En effet, selon le CEPD, « lorsque les autorités publiques fournissent un service, sur la base d’un mandat attribué par la loi et conformément aux exigences fixées par celle-ci, la base juridique la plus pertinente pour le traitement est la nécessité d’exécuter une mission d’intérêt public. La promulgation de lois nationales, encourageant l’utilisation volontaire de l’application sans aucune conséquence négative pour les personnes qui ne l’utilisent pas, pourrait constituer une base juridique pour l’utilisation de l’application ».

Nous pensons que si la loi encourage l’utilisation volontaire des applications (c’est-à-dire que les personnes doivent accepter l’utilisation de chaque fonctionnalité), le traitement des données personnelles sur cette base devrait être conforme aux exigences relatives aux droits de l’homme et apporter une plus grande sécurité juridique aux autorités sanitaires. 

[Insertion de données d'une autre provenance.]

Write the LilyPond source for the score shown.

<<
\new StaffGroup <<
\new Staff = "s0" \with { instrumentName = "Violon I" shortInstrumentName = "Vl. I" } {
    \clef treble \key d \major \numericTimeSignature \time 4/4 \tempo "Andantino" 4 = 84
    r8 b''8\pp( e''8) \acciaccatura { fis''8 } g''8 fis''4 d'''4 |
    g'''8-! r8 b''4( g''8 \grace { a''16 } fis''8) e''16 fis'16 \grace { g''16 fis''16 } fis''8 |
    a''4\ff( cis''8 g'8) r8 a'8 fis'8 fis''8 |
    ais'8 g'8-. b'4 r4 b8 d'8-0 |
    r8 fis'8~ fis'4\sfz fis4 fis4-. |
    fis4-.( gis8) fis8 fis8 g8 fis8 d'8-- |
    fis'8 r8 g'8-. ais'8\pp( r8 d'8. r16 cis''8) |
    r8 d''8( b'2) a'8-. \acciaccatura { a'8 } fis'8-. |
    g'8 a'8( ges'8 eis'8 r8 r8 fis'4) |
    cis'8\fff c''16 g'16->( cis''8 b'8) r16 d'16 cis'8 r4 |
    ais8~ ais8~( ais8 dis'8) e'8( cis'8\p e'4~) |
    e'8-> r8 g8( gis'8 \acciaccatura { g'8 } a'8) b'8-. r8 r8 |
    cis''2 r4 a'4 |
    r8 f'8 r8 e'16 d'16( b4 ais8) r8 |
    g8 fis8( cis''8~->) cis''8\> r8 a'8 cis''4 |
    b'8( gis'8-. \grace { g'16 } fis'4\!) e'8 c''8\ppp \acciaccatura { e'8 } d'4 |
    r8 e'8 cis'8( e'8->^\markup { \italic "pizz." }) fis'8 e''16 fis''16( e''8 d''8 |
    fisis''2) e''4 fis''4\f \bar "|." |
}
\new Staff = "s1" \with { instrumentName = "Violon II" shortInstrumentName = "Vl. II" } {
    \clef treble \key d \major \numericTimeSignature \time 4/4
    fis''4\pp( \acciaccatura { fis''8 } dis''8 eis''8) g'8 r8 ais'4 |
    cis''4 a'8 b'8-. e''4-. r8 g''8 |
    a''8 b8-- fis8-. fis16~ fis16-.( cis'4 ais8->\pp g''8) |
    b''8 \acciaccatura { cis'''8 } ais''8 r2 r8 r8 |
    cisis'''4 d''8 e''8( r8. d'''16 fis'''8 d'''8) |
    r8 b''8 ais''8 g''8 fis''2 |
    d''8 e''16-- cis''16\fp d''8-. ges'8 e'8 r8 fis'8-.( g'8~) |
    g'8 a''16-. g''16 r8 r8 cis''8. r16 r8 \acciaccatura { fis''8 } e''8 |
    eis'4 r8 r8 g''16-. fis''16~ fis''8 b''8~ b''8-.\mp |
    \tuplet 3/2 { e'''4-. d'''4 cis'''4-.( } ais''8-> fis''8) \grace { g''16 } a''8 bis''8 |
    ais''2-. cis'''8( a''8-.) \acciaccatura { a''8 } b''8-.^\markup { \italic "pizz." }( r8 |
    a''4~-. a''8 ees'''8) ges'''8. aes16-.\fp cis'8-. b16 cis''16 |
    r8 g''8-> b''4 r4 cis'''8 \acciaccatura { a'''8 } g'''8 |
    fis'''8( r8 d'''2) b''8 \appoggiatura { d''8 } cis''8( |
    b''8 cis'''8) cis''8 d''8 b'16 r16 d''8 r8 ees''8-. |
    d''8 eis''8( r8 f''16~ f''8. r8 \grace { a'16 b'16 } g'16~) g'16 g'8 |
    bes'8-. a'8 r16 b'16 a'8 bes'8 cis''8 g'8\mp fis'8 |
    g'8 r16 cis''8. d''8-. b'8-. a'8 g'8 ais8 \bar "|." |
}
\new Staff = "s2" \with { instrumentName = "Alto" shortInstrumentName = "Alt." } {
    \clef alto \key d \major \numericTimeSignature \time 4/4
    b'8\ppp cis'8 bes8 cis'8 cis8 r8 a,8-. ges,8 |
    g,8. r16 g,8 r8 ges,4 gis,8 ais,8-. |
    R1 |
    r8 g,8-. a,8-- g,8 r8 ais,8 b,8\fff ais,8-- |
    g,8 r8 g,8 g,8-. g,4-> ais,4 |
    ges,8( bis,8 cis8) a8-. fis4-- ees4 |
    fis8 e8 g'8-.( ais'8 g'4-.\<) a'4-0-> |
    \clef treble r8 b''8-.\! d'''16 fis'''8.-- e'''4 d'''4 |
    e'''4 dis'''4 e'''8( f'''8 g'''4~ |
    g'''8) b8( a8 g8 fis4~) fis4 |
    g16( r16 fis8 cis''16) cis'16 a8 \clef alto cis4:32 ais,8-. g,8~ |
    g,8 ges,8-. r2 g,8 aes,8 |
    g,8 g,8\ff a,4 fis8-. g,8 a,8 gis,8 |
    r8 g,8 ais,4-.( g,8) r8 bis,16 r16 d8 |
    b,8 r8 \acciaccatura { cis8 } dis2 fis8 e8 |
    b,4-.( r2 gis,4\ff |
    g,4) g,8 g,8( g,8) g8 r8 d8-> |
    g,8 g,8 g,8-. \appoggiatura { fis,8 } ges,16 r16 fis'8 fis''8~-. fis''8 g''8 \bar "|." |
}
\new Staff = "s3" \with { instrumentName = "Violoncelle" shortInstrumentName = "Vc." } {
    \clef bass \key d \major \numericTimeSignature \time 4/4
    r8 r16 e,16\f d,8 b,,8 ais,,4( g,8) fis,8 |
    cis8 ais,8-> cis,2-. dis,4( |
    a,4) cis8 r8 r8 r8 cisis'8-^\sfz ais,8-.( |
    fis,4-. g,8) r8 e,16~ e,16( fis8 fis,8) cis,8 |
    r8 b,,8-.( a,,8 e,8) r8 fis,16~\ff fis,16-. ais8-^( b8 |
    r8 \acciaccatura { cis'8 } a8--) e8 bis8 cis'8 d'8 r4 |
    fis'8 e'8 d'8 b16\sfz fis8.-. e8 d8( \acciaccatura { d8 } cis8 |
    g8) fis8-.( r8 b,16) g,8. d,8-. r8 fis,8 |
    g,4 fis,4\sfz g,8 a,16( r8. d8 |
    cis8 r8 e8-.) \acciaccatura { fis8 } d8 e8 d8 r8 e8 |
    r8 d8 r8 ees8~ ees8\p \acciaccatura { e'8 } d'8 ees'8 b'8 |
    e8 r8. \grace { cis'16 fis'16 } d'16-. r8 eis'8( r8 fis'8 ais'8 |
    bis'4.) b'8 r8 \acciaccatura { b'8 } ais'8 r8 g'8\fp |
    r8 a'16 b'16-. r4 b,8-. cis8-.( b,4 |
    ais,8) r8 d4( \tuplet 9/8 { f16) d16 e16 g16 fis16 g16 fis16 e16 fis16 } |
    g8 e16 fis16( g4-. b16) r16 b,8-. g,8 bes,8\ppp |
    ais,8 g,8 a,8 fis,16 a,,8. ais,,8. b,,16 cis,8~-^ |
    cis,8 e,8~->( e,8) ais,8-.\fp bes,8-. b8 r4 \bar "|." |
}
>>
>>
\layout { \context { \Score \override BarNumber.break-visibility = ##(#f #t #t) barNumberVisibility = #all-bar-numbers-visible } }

Toutefois, la Commission rappelle que, comme l’exige la directive « vie privée et communications électroniques », l’utilisation de cookies ou de technologies équivalentes qui ne sont pas strictement nécessaires au fonctionnement des applications est soumise au consentement de la personne concernée (par exemple, lorsque les utilisateurs acceptent de télécharger des données de proximité). 

2.5. Quelles sont les autres recommandations énoncées dans cette recommandation ? 

La Commission fournit des recommandations spécifiques sur la manière de se conformer aux exigences du RGPD telles que la minimisation des données, le partage des données, le stockage des données mais aussi sur d’autres questions telles que l’interopérabilité entre les applications en fonctionnement dans les différents États membres.  

En particulier, la recommandation prévoit ce qui suit : 

  • Les autorités sanitaires nationales devraient être les responsables du traitement chargés de veiller à la conformité des opérations de traitement avec les exigences de la GDPR, y compris la fourniture aux personnes d’un avis d’information (principe de responsabilité) ;  
  • La désactivation des applications devrait avoir lieu automatiquement au plus tard lorsque la pandémie est déclarée sous contrôle (c’est-à-dire qu’elle ne devrait pas dépendre de l’action de l’utilisateur) ;
  • La Commission préfère l’utilisation de données de proximité aux données de géolocalisation qu’elle considère comme non pertinentes pour atteindre les objectifs en question ; 
  • Une Analyse d’impact (AIPD) est nécessaire car les opérations de traitement impliquent le traitement de données sensibles à grande échelle.